From the Guidelines
Vancomycin can cause an increase in creatinine levels, and it is essential to monitor both creatinine and Blood Urea Nitrogen (BUN) levels during therapy. Vancomycin-associated nephrotoxicity typically affects both markers of kidney function, and this antibiotic can cause acute kidney injury through multiple mechanisms, including direct tubular toxicity and immune-mediated injury, particularly when administered at high doses, in combination with other nephrotoxic agents, or in patients with pre-existing kidney disease 1. The risk increases with higher trough concentrations (especially >20 mg/L), prolonged therapy (>7 days), and in elderly patients.
Key Considerations
- Monitoring both creatinine and BUN levels is recommended, typically at baseline and at least twice weekly during therapy 1.
- If kidney function deteriorates, dose adjustment or alternative antibiotic therapy may be necessary.
- Maintaining adequate hydration and avoiding concurrent nephrotoxic medications when possible can help reduce the risk of kidney injury during vancomycin treatment.
Dosage and Administration
- Vancomycin doses of 15–20 mg/kg/day every 8–12 h are recommended for adult patients on the basis of actual body weight and are adjusted for the patient’s estimated creatinine clearance, not to exceed 2 g per dose 1.
- Trough vancomycin monitoring is recommended for serious infections and patients who are morbidly obese, have renal dysfunction (including those receiving dialysis), or have fluctuating volumes of distribution 1.
Patient Care
- It is crucial to prioritize the monitoring of both creatinine and BUN levels to minimize the risk of vancomycin-induced nephrotoxicity, as the evidence suggests that vancomycin can cause increases in both markers of kidney function 1.
From the FDA Drug Label
Laboratory Abnormalities: Elevated blood urea nitrogen, elevated serum creatinine The FDA drug label does mention that vancomycin can cause an increase in serum creatinine levels, which is an indicator of kidney function. However, it also mentions that vancomycin can cause an increase in blood urea nitrogen (BUN) levels. Therefore, vancomycin can cause an increase in both creatinine and BUN levels, not just creatinine. 2
From the Research
Vancomycin's Effect on Renal Function
- Vancomycin has been associated with nephrotoxicity, which can lead to an increase in creatinine levels 3, 4, 5, 6, 7.

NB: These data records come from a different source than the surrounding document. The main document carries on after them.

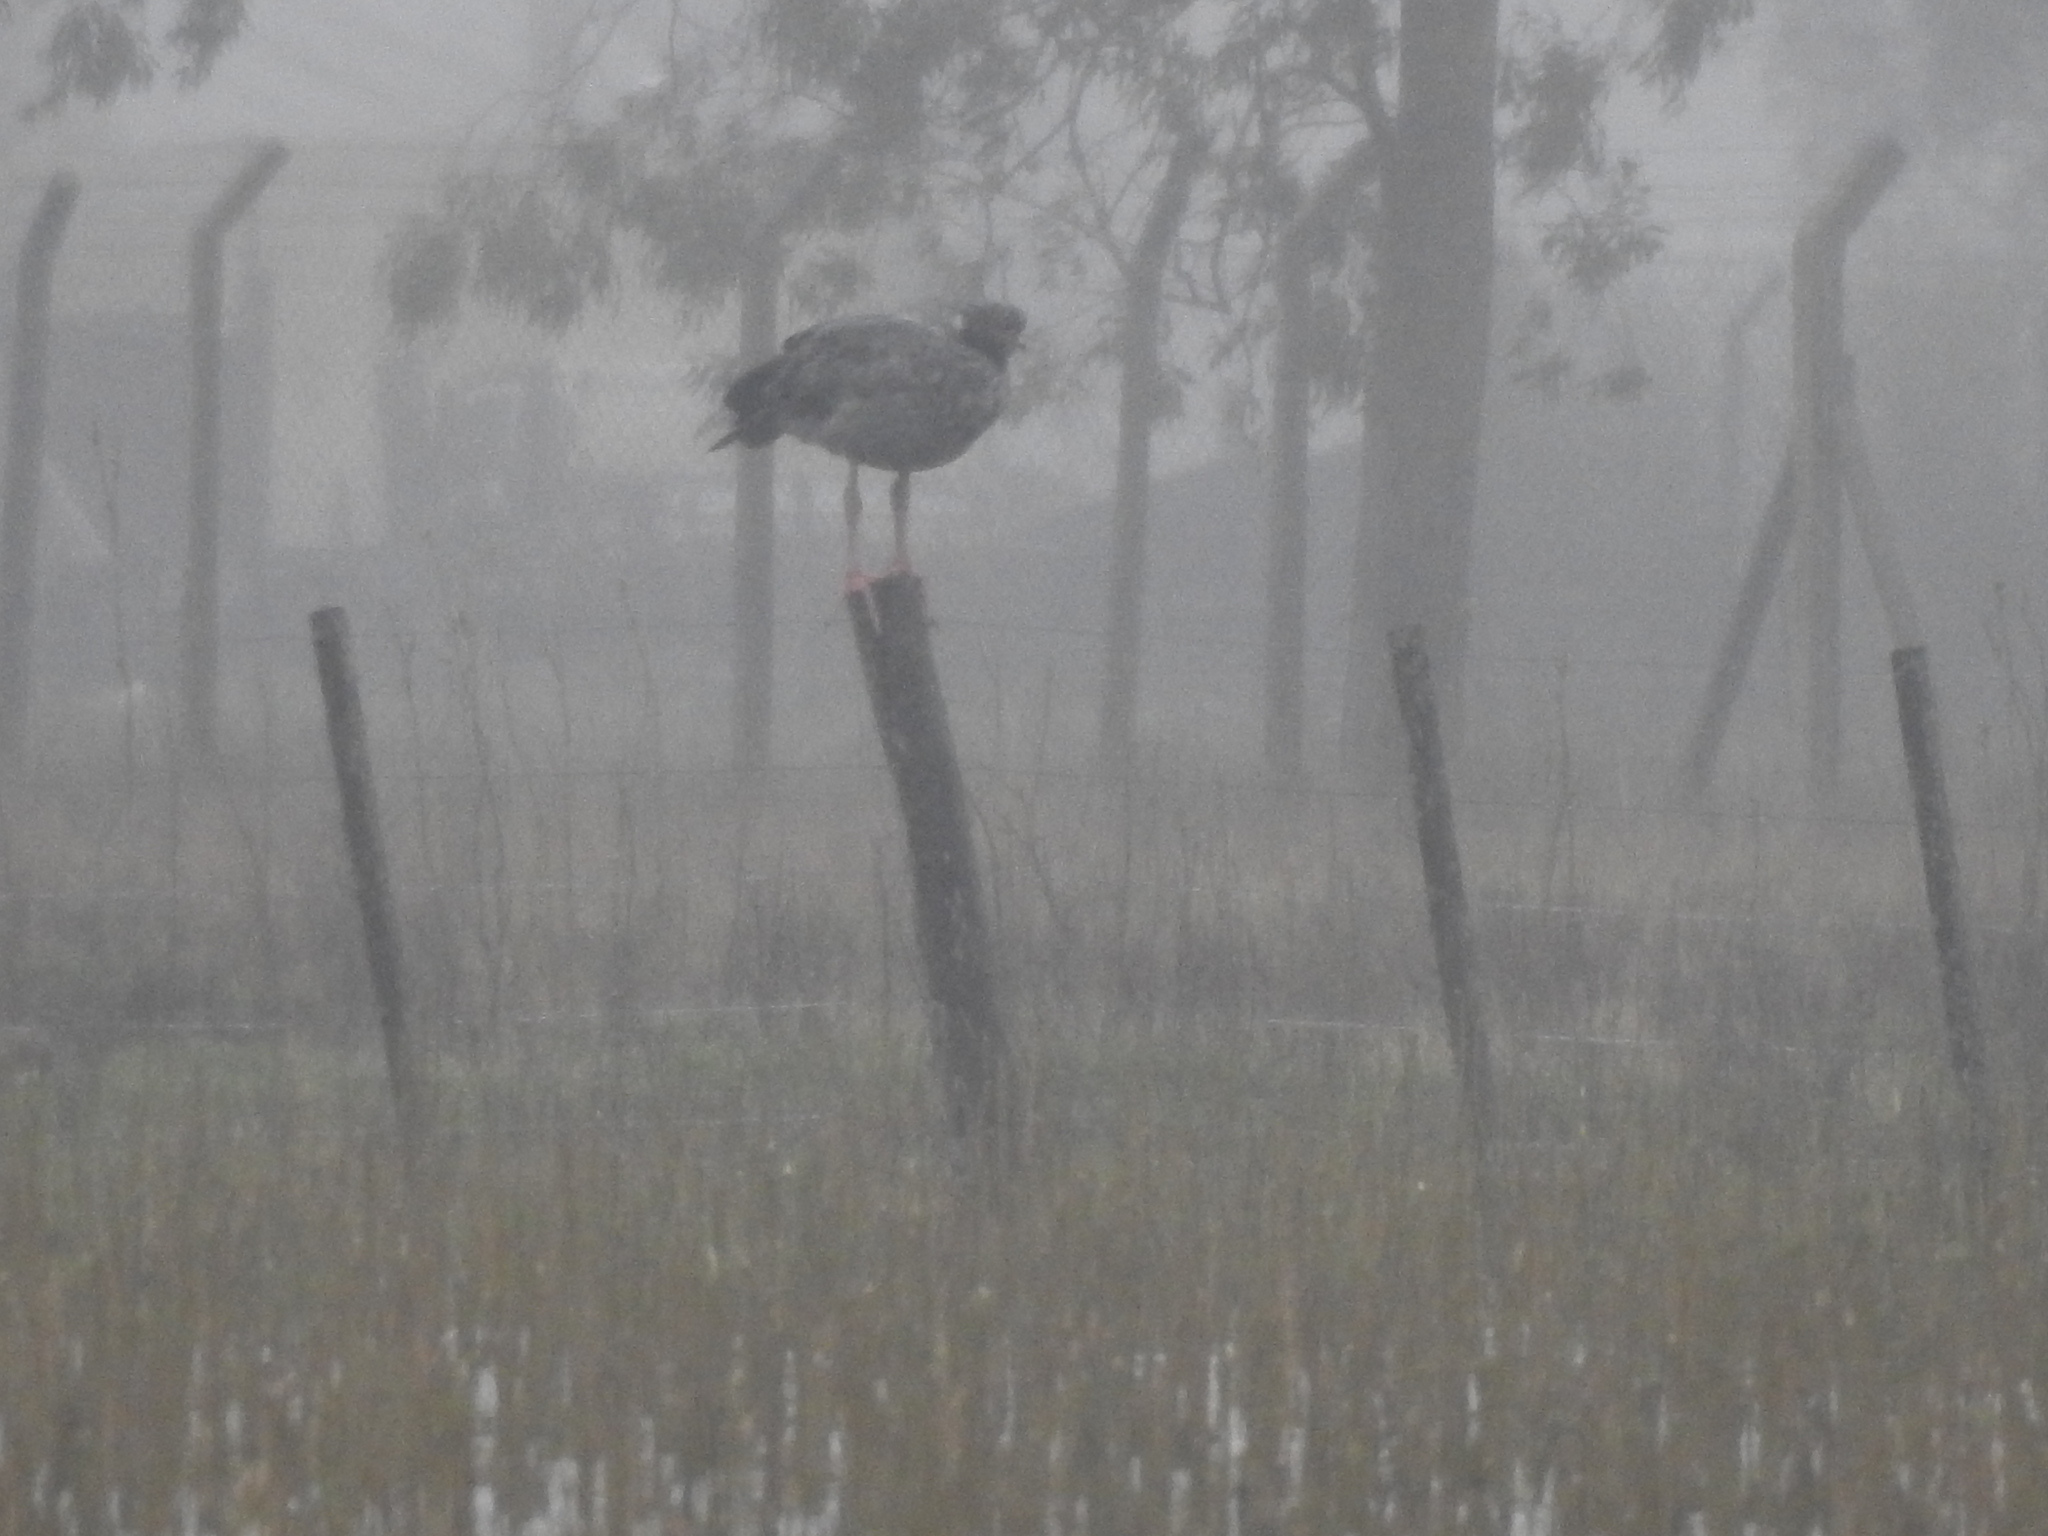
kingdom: Animalia
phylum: Chordata
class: Aves
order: Anseriformes
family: Anhimidae
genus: Chauna
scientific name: Chauna torquata
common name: Southern screamer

- The evidence suggests that vancomycin can cause an increase in creatinine levels, but its effect on Blood Urea Nitrogen (BUN) levels is less clear 3, 6.
- A study published in 2023 found that vancomycin treatment was associated with significant increases in serum creatinine levels, but not BUN levels 3.

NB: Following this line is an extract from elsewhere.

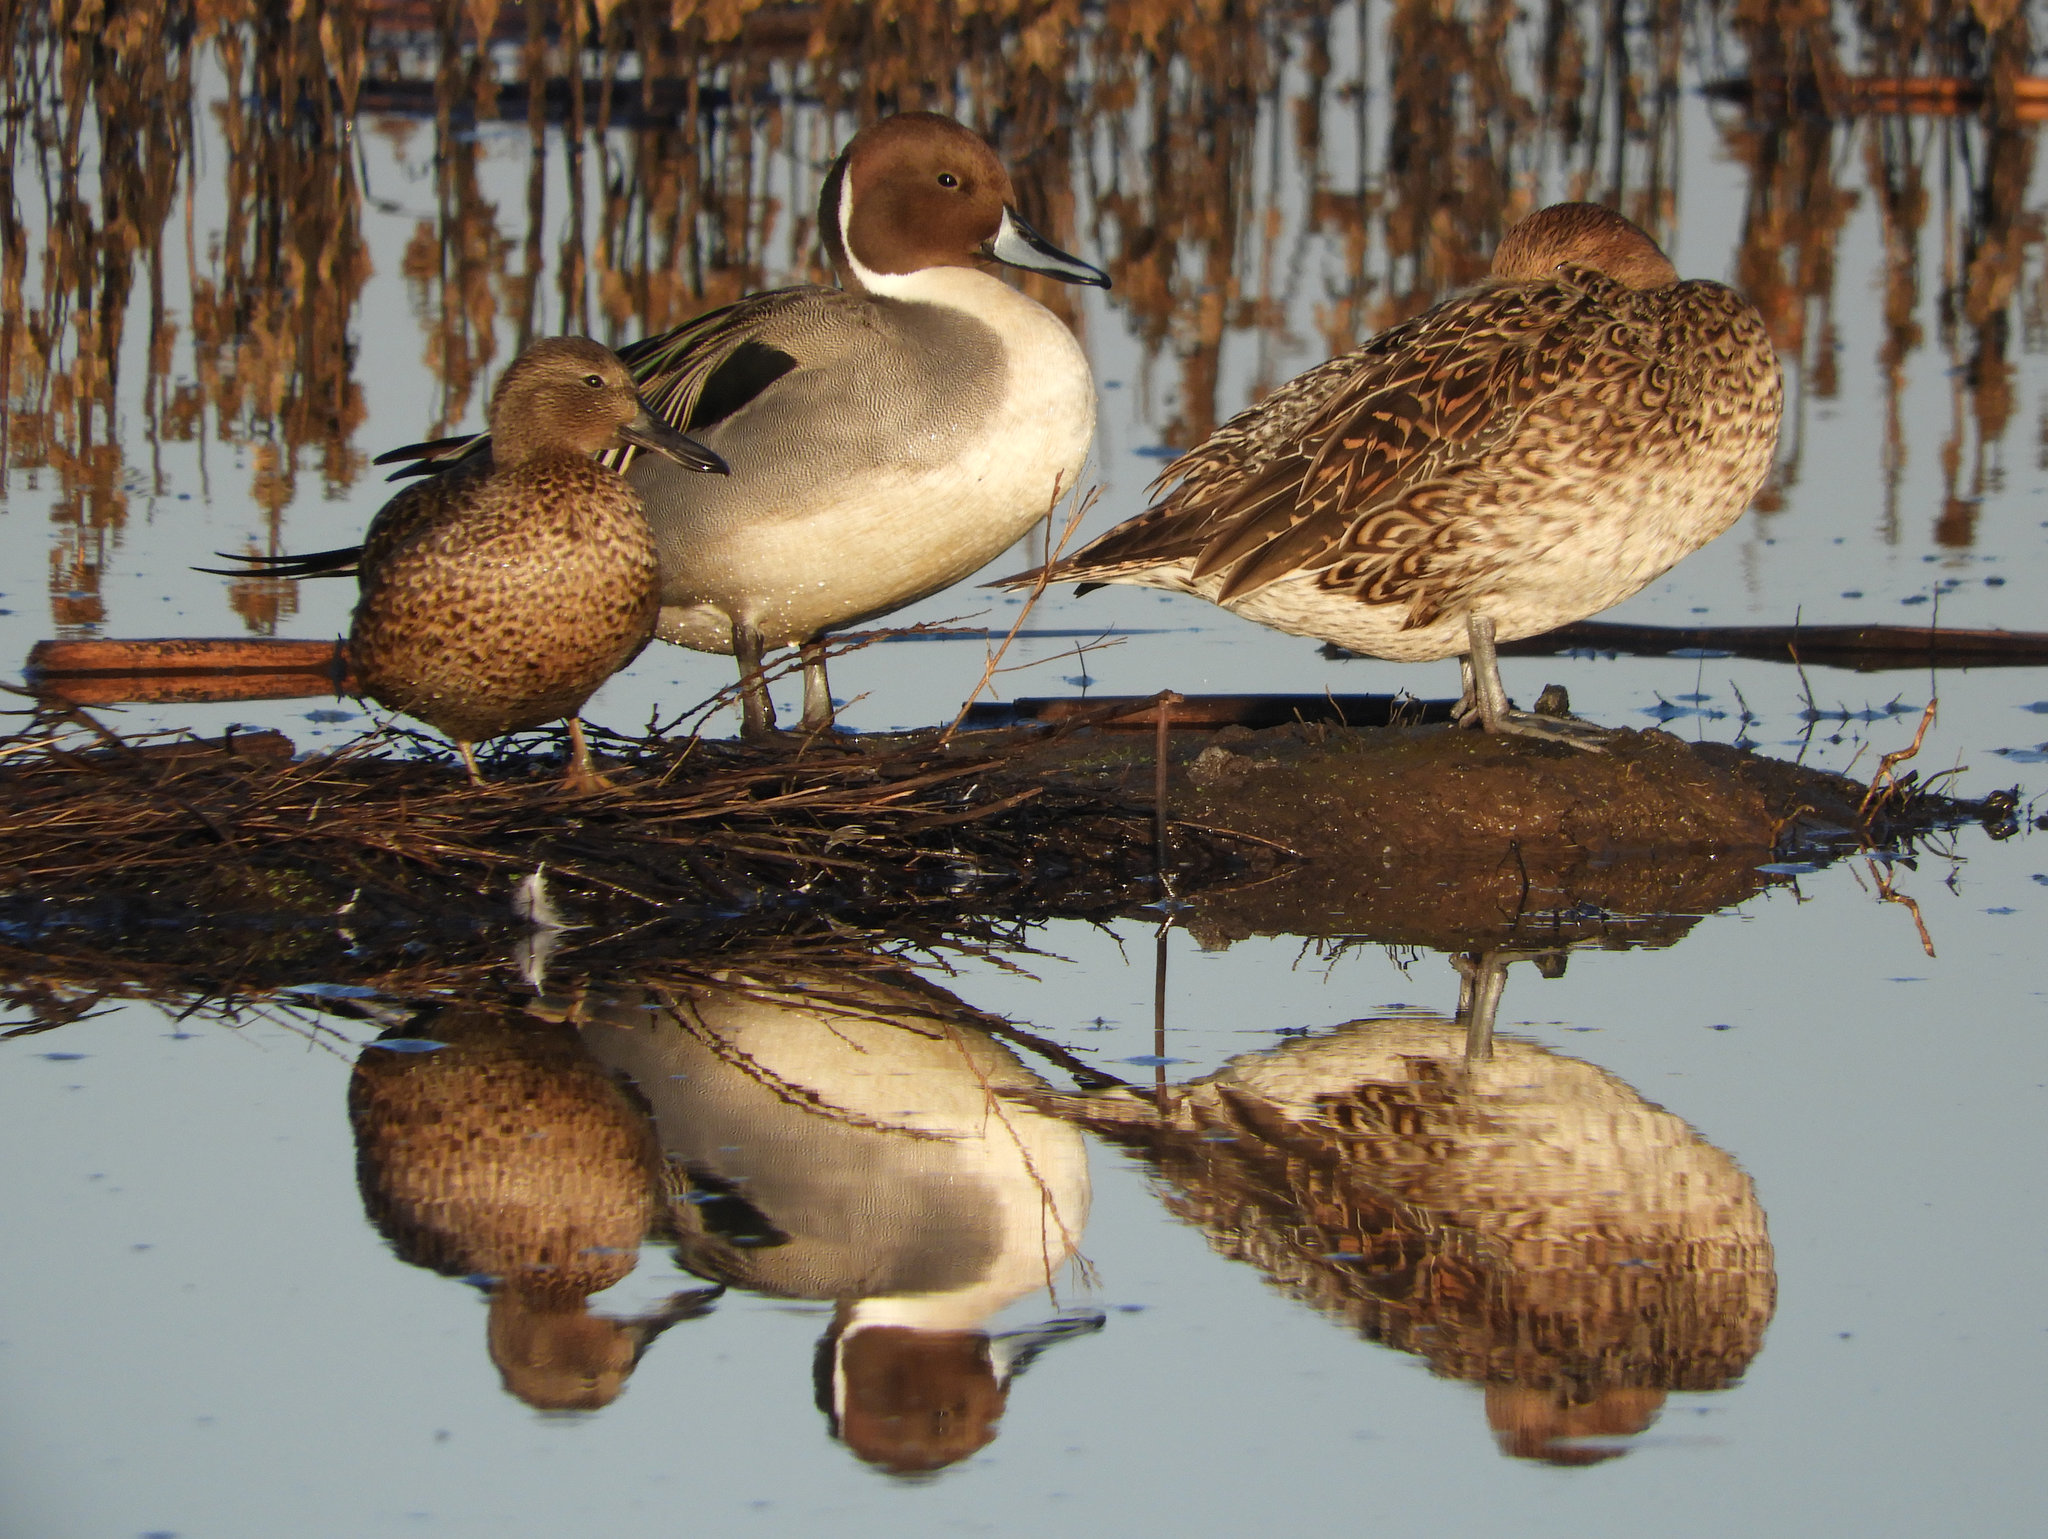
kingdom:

- Another study published in 2013 found that vancomycin was minimally nephrotoxic and had a similar nephrotoxic profile to linezolid when appropriate dosing was used 4.
- A case study published in 2007 highlighted the importance of monitoring vancomycin levels and renal function in patients with HIV and low muscle mass, as they may be at increased risk of nephrotoxicity 5.
- A study published in 1989 found that vancomycin administration was associated with a small increase in creatinine levels, but not BUN levels 6.
- A more recent study published in 2019 found that high-dose vancomycin loading doses did not increase nephrotoxicity compared to lower doses in patients with severe renal dysfunction 7.
Predictors of Nephrotoxicity
- Increasing age, body weight, vancomycin dose and trough levels, and duration of treatment have been identified as predictors of nephrotoxicity 3, 4, 7.
- Critically ill patients and those with certain types of infections may also be at increased risk of nephrotoxicity 3, 4.
- The use of vancomycin in patients with pre-existing renal impairment may also increase the risk of nephrotoxicity 5, 7.